Manchmal erinnert mich Instagram an ihn

© Julius Kraft

Schon bei unserem ersten Aufeinandertreffen war es mir bewusst. Er war groß und gutaussehend. Mit dunklem Bart und vertrauensvollen Kastanienaugen. Ein Abbild von dem, was ich ganz naiv meinen Traummann nenne. Dass so etwas nur in romantischen Komödien mit Kate Hudson gut endet, wusste mein Kopf bereits. Doch auf den wollte ich nicht hören.

Wir lernten uns als Praktikanten kennen, tranken nach der Arbeit gemeinsam Bier und redeten über unseren Traum vom Filmemachen. Wir sind perfekt füreinander, dachte mein Herz, welches sich so gerne verliebt wie Taylor Swift in ihren Songs. Sein Herz aber liebte eine andere.

Normalerweise weiß ich fehlgeleitete Gefühle abzustellen und halte genug von mir, mich nicht in jemanden zu verlieben, der mich nie zurücklieben wird. Nur mit ihm war es anders. Mit ihm landete ich nach einer durchzechten Nacht dennoch im Bett. Rein platonisch. Wir standen zusammen auf und ich machte uns Kaffee. Wir schauten uns Internetvideos an und redeten über unsere Lieblingsregisseure. Und während er mich für meine Freundschaft schätzte, schlief ich die nächsten Tage auf meiner Couch. Weit weg von dem Ort, an dem nichts passierte außer träumen.

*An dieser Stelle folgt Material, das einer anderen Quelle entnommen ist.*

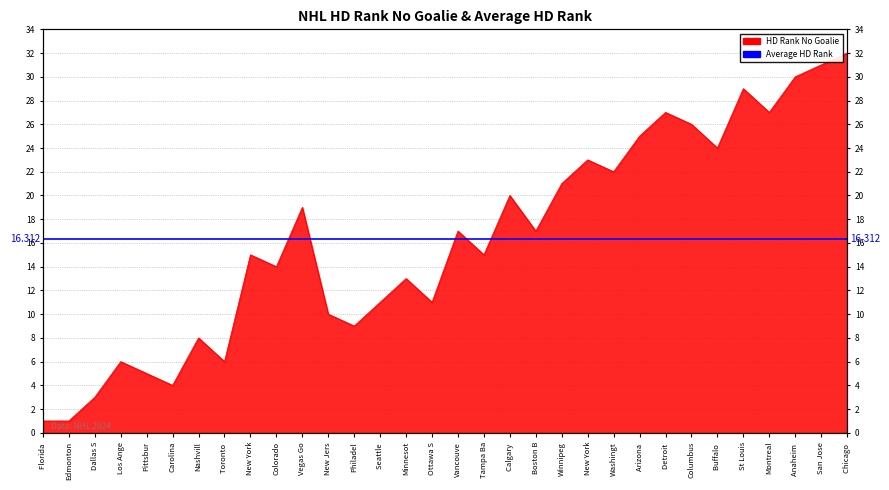

What is the minimum value shown in the chart?

1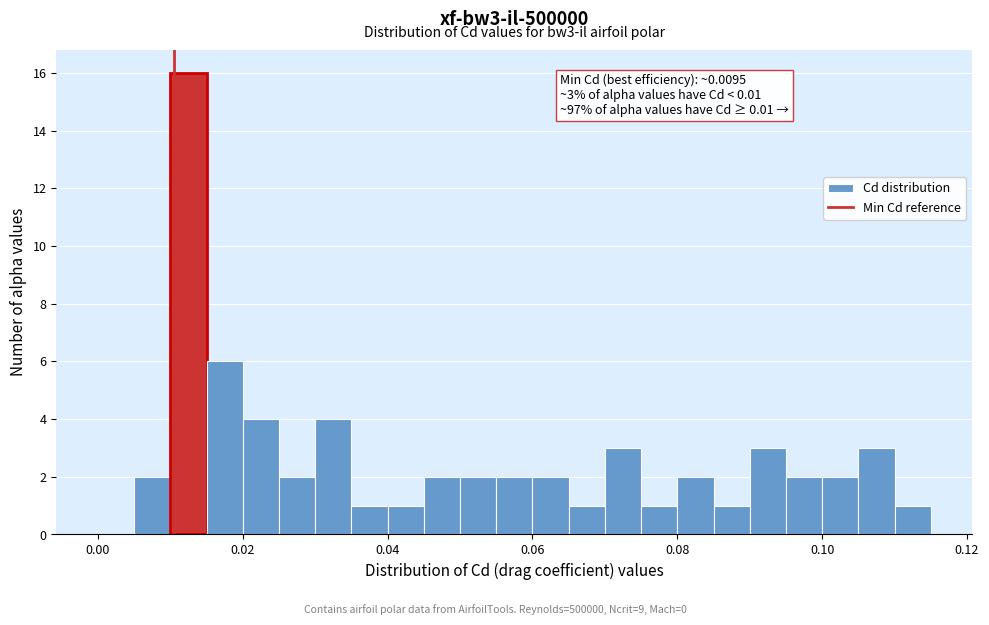

Read against the x-axis, roughly where is the centre of the tallest bar?

0.012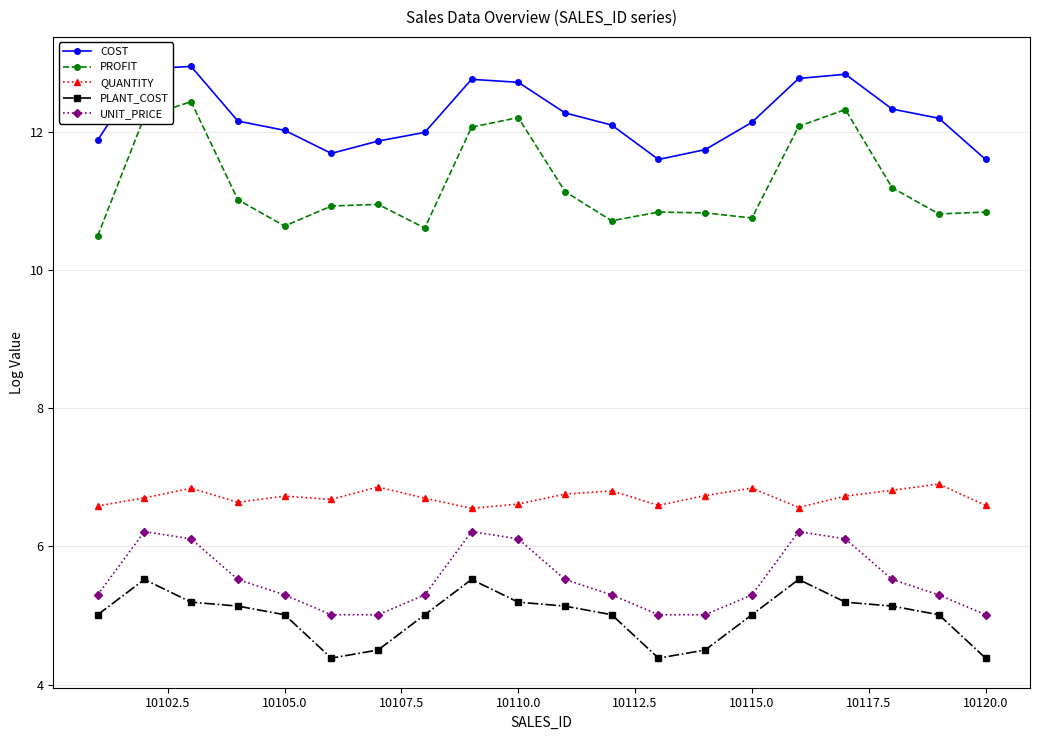

Which series has the largest total across all categories?

COST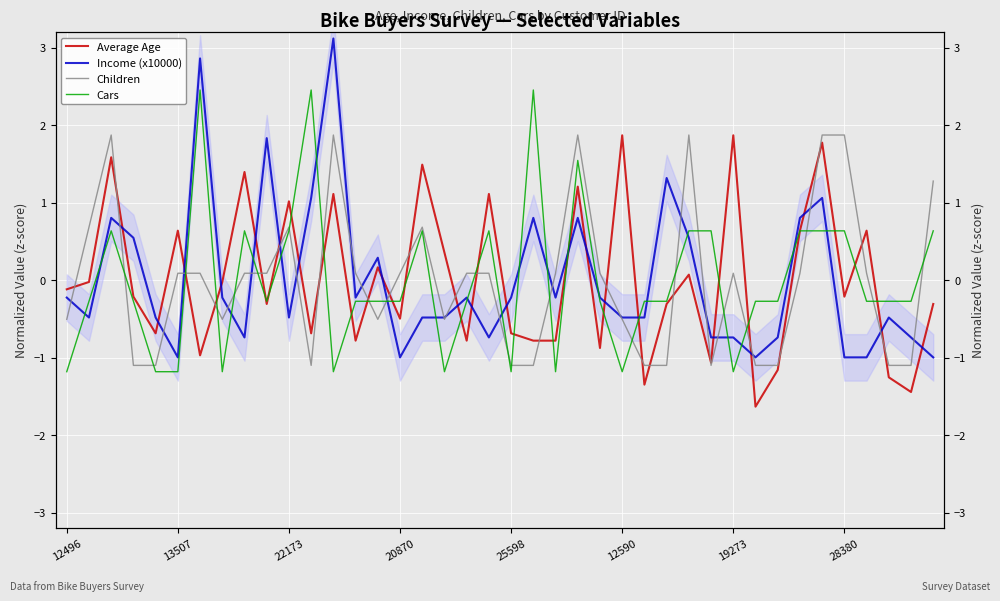

True or false: Income (x10000) has a value of 0.5 at 21.

False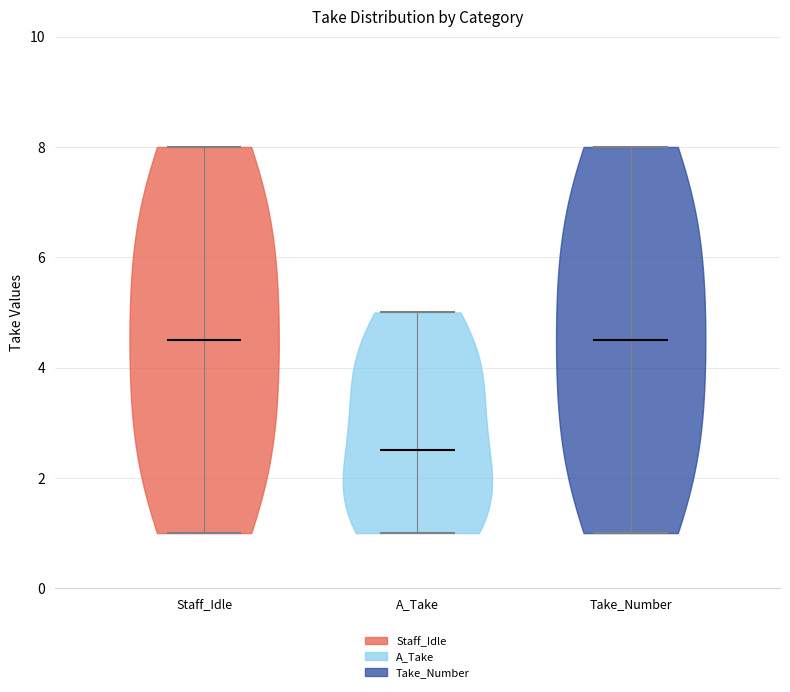

Reading left to right, read every violin against the y-axis: where its median line is, and the lowest and highest points it reaches. The values are not printed on the chart, so give them approximately, as read against the axis.

Staff_Idle: median line 4.6, lowest point 1.0, highest point 8.0
A_Take: median line 2.6, lowest point 1.0, highest point 5.0
Take_Number: median line 4.6, lowest point 1.0, highest point 8.0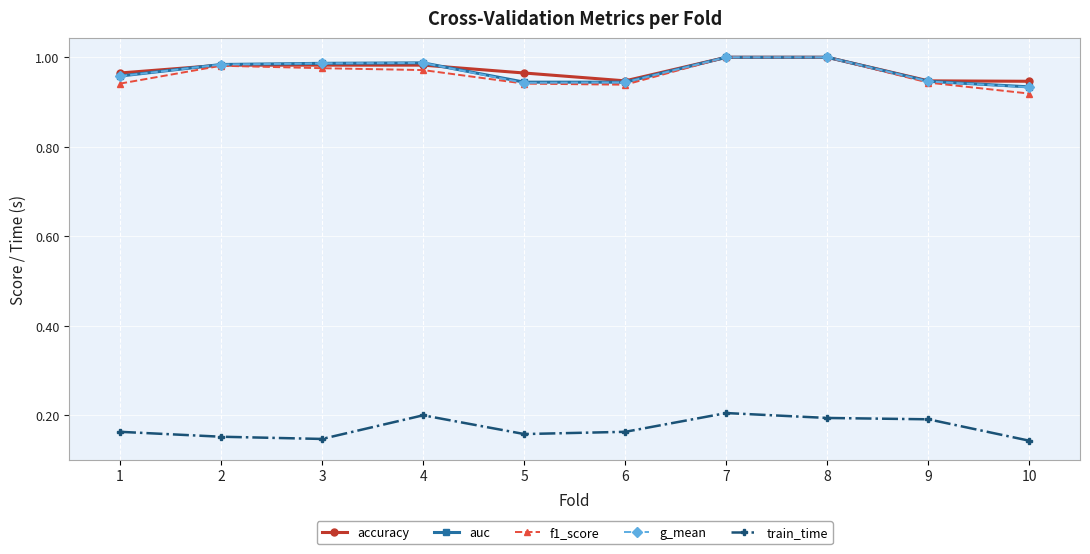

What are all the series names shown in the legend?

accuracy, auc, f1_score, g_mean, train_time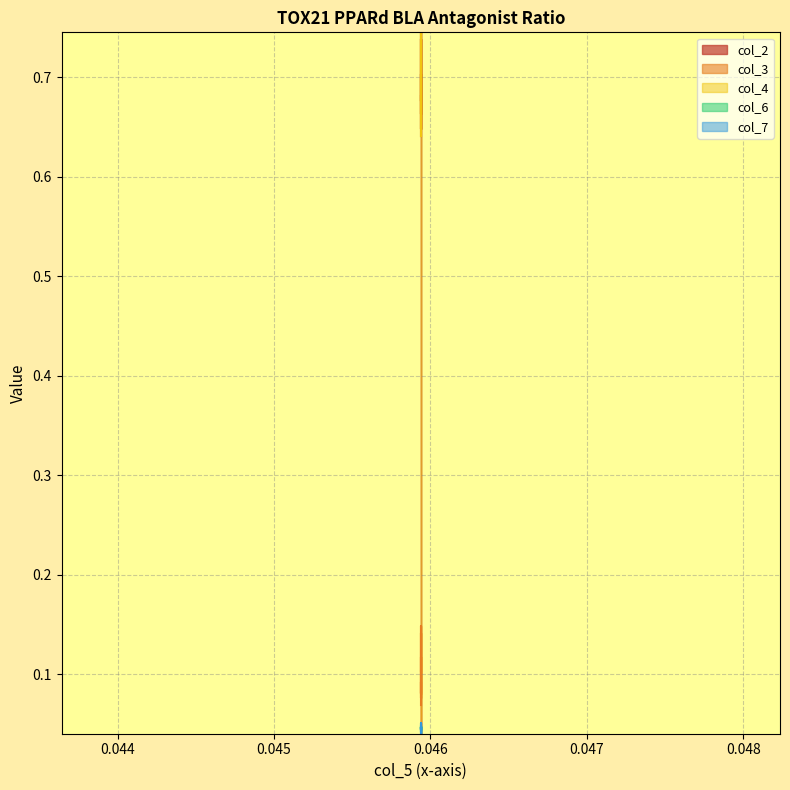

What are all the series names shown in the legend?

col_2, col_3, col_4, col_6, col_7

Plötzlich sind wir die Nebenfiguren in der romantischen Komödie mit Kate Hudson

Gerne würde ich sagen, dass ich schlau war und ihn nicht mehr zum Bier getroffen habe. Dass ich stark war und ihn nicht mehr bei mir übernachten lies. Und ich gesund war und ihm nicht noch behilflich, wenn es um das Nachgehen seiner Liebe ging. All das war ich nicht. Dafür war seine Anziehungskraft zu groß und dafür schätzte auch ich ihn zu sehr für seine Freundschaft. Für seine Intelligenz und Wärme. So jemanden brauchte mein Leben zum Zeitpunkt unseres Kennenlernens. Und selbst später, als ich mich zurück ins Datingleben schmiss, fiel es mir oft schwer, nicht an seine Kastanienaugen zu denken. Und an das "Was wäre wenn".

In meinem Freundeskreis gibt es einige ungesunde platonische Beziehungen. Manchmal entstehen sie ganz ungewollt durch Studium oder Arbeit. Und manchmal schwören wir sie ganz freiwillig herauf. Durch den eigenen Druck auf den Selbstzerstörungsknopf. Einmal gedrückt, sind wir beste Freunde, Mitbewohner und Liebesberater. Plötzlich sind wir die Nebenfiguren in der romantischen Komödie mit Kate Hudson. Der lustige Buddy, der den Protagonisten einige Szenen stibitzt und dennoch kein Happy End findet. Darauf hatte ich irgendwann keine Lust mehr.

Als mein fehlbesetzter Hauptdarsteller eines Abends im Prince Charles mit seiner Liebe knutschte, während ich an der Bar Jägermeister trank, war mein Moment gekommen und ich sprach mich mit ihm aus. Ich erzählte ihm, wie schwierig unsere Beziehung für mich war und fragte ihn, ob er das nicht gemerkt hätte. Er war ehrlich überrascht und entschuldigte sich förmlich. Wir blieben in Kontakt.